Closing costs can comprise fees for a credit reports, application and processing, points, title search, title insurance, as well as the home owner’s insurance premium and property taxes collected.
In general, you should expect to pay for expenses directly related to processing and approving your application, and funding your loan. Certain items, such as the title insurance are standard, county charges according to the loan amount. The amount of taxes and insurance paid at closing can be based on the month the closing takes place. Other fees vary according to lender/broker institution and available programs.
A Good Faith Estimate is prepared to show the borrower a breakdown of the loan profile, including closing costs, with or without points, rate, term and monthly payment.
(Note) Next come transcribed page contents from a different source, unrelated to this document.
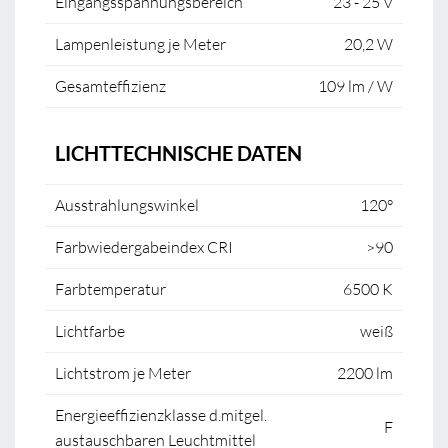
Eingangsspannungsbereich
23 - 25 V
Lampenleistung je Meter
20,2 W
Gesamteffizienz
109 lm / W
LICHTTECHNISCHE DATEN
Ausstrahlungswinkel
120°
Farbwiedergabeindex CRI
>90
Farbtemperatur
6500 K
Lichtfarbe
weiß
Lichtstrom je Meter
2200 lm
Energieeffizienzklasse d.mitgel.
F
austauschbaren Leuchtmittel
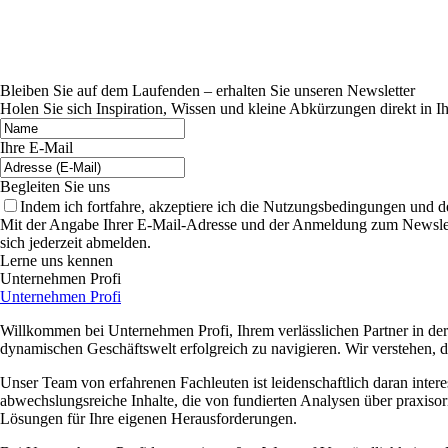
Bleiben Sie auf dem Laufenden – erhalten Sie unseren Newsletter
Holen Sie sich Inspiration, Wissen und kleine Abkürzungen direkt in I
Ihre E-Mail
Begleiten Sie uns
Indem ich fortfahre, akzeptiere ich die Nutzungsbedingungen und 
Mit der Angabe Ihrer E-Mail-Adresse und der Anmeldung zum Newslette
sich jederzeit abmelden.
Lerne uns kennen
Unternehmen Profi
Unternehmen Profi
Willkommen bei Unternehmen Profi, Ihrem verlässlichen Partner in der W
dynamischen Geschäftswelt erfolgreich zu navigieren. Wir verstehen, d
Unser Team von erfahrenen Fachleuten ist leidenschaftlich daran intere
abwechslungsreiche Inhalte, die von fundierten Analysen über praxisori
Lösungen für Ihre eigenen Herausforderungen.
Appraisal is the process of estimating fair market value of an asset. Appraisals are routinely required for real estate transactions. All Shores Mortgage uses certified professional appraisers that are an independent party to the transaction. Real estate appraisers use methods that are common in local practice. Comparable-sales method is widely used to appraise real estate.
Also called property insurance, homeowner’s insurance protects the homeowner from weather-related damage, as well as potential liability from events that occur on the property. Lenders require homeowner’s insurance coverage to protect the collateral that secures their loan. Some homeowner’s insurance policies do not cover catastrophic events such as tornadoes, hurricanes or floods. These kinds of events generally require a separate insurance policy. Since homeowner’s insurance premiums can vary in cost, it is worthwhile to “shop” and get quotes.